競争の導入による公共サービスの改革に関する法律 第十八条
(民間競争入札実施要項)
平成十八年法律第五十一号
地方公共団体の長は、第八条に規定する実施方針において民間競争入札の対象として選定された地方公共団体の特定公共サービス(以下「地方公共団体民間競争入札対象公共サービス」という。)ごとに、民間競争入札実施要項を定めることができる。

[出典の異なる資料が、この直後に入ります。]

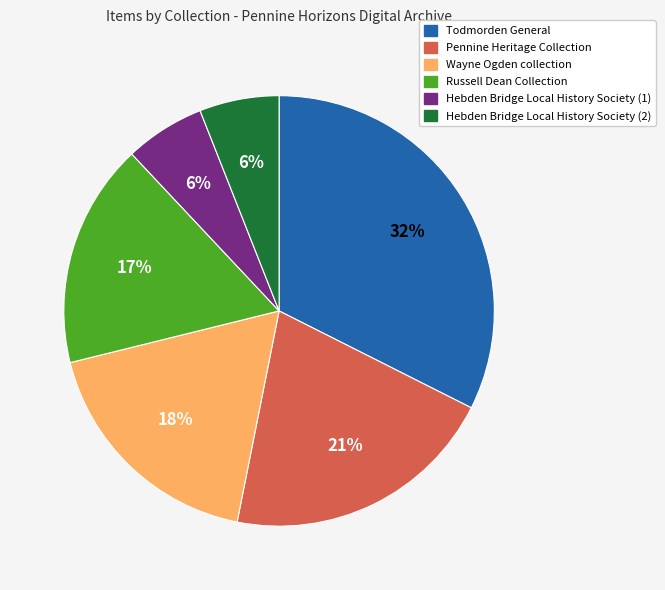

Is there a majority slice in this chart?

No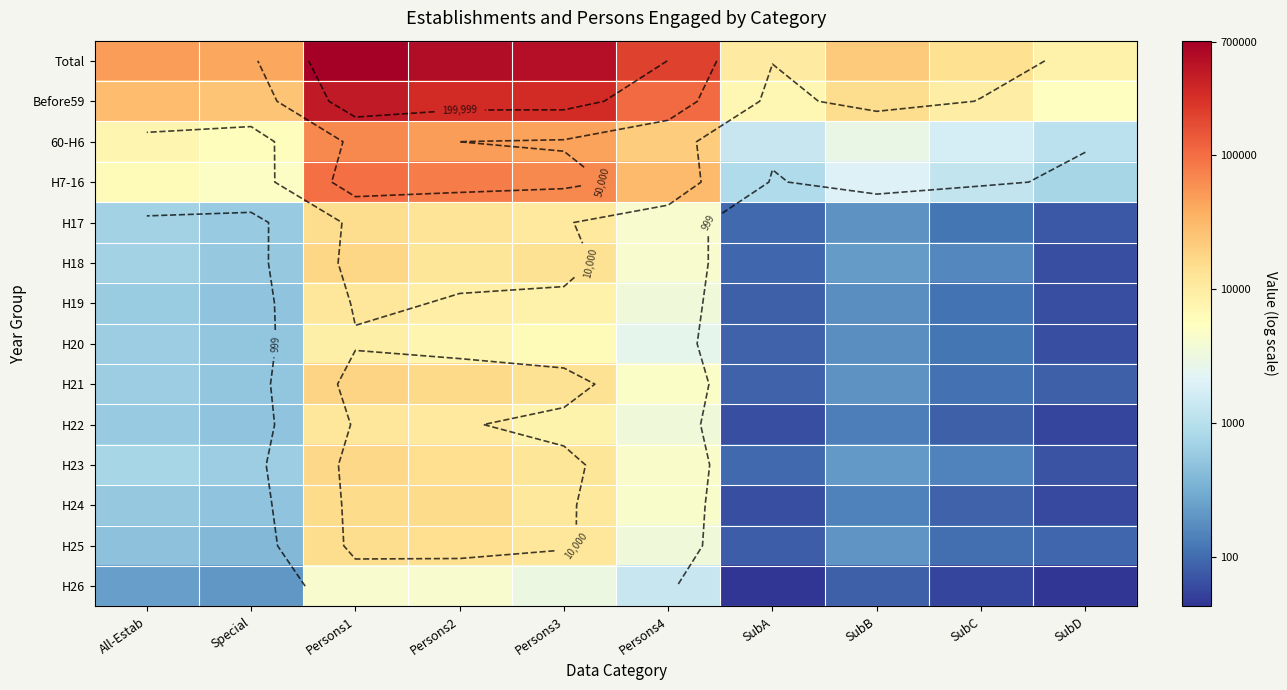

How many distinct data groups are displayed?

14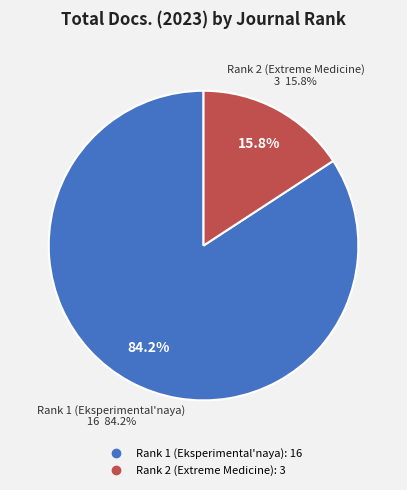

To the nearest percent, what portion does Rank 2 (Extreme Medicine) represent?

16%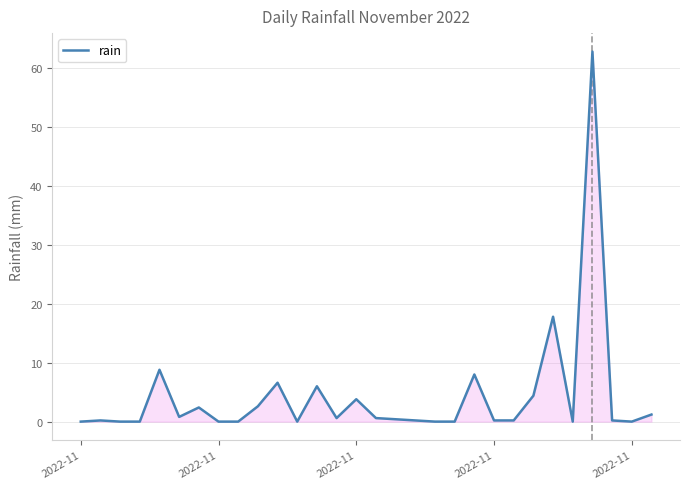

What is the difference between the maximum and minimum values?

62.8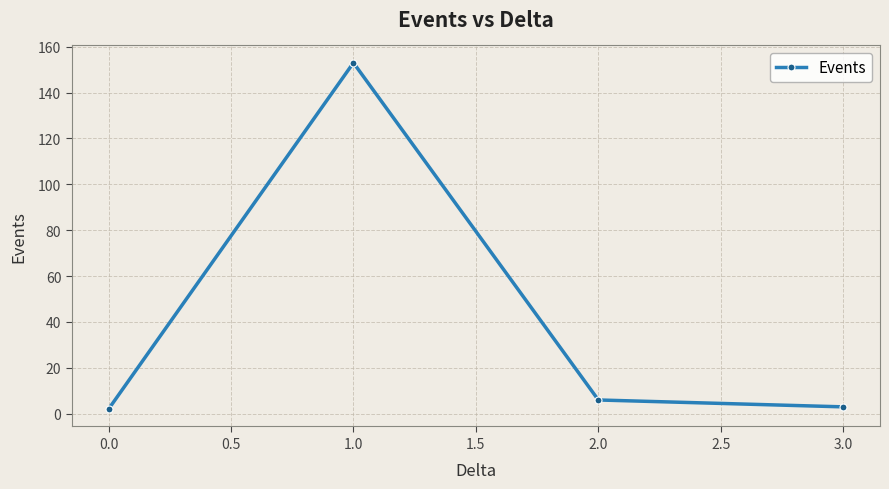

Reading left to right, extract all data points from this chart.

2	153	6	3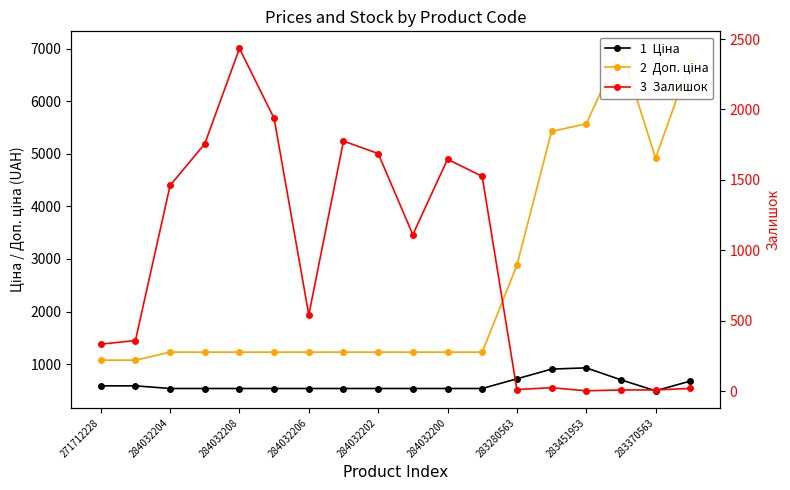

What are all the series names shown in the legend?

Ціна, Доп. ціна, Залишок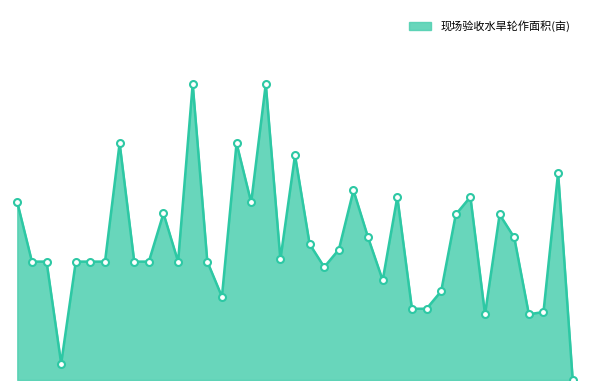

How many interior local valleys (lower than both neighbors) does the data have?

9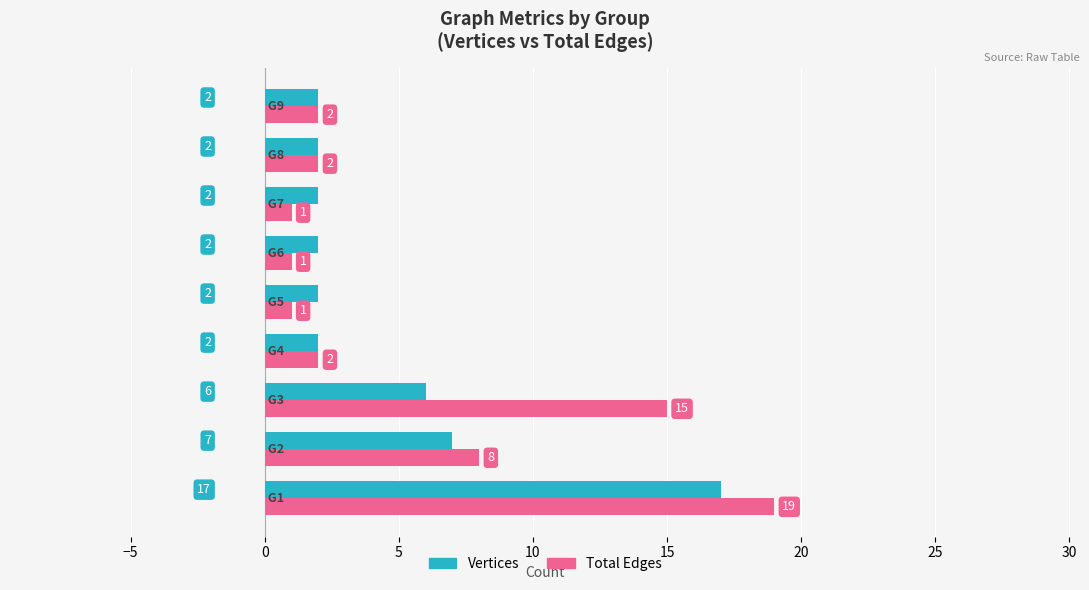

Which series has the largest total across all categories?

Total Edges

2 民間競争入札実施要項は、民間競争入札の実施について、おおむね次に掲げる事項を定めるものとする。 一 地方公共団体民間競争入札対象公共サービスの詳細な内容及びその実施に当たり確保されるべき地方公共団体民間競争入札対象公共サービスの質に関する事項 二 地方公共団体民間競争入札対象公共サービスの実施期間に関する事項 三 次条において準用する第十条に定めるもののほか、民間競争入札に参加する者に必要な資格に関する事項 四 民間競争入札に参加する者の募集に関する事項 五 落札者を決定するための評価の基準その他の落札者の決定に関する事項 六 地方公共団体民間競争入札対象公共サービスに関する従来の実施状況に関する情報の開示に関する事項 七 公共サービス実施民間事業者に使用させることができる公有財産に関する事項 八 公共サービス実施民間事業者が地方公共団体民間競争入札対象公共サービスを実施する場合において適用される法令の特例に関する事項 九 公共サービス実施民間事業者が、地方公共団体民間競争入札対象公共サービスを実施するに当たり、地方公共団体の長に対して報告すべき事項、秘密を適正に取り扱うために必要な措置その他の地方公共団体民間競争入札対象公共サービスの適正かつ確実な実施の確保のために第二十三条において準用する第二十条第一項の契約により公共サービス実施民間事業者が講ずべき措置に関する事項 十 公共サービス実施民間事業者が地方公共団体民間競争入札対象公共サービスを実施するに当たり第三者に損害を加えた場合において、その損害の賠償に関し第二十三条において準用する第二十条第一項の契約により当該公共サービス実施民間事業者が負うべき責任に関する事項
3 前項第三号に規定する資格は、おおむね次に掲げる事項を考慮して当該地方公共団体民間競争入札対象公共サービスの適正かつ確実な実施(同項第十号に規定する責任の履行を含む。)を確保するために必要かつ最小限のものとしなければならない。 一 知識及び能力 二 経理的基礎 三 技術的基礎
4 第二項第六号に規定する実施状況に関する情報の開示については、おおむね次に掲げるものを明らかにするものとする。 一 地方公共団体民間競争入札対象公共サービスに関する従来の実施に要した経費 二 地方公共団体民間競争入札対象公共サービスに関する従来の実施に要した人員 三 地方公共団体民間競争入札対象公共サービスに関する従来の実施に要した施設及び設備 四 地方公共団体民間競争入札対象公共サービスに関する従来の実施における目的の達成の程度
5 地方公共団体の長は、民間競争入札実施要項を定めようとするときは、第四十七条第一項に規定する合議制の機関の議を経るものとする。
6 地方公共団体の長は、民間競争入札実施要項を定めたときは、遅滞なく、これを公表しなければならない。
7 前二項の規定は、民間競争入札実施要項の変更について準用する。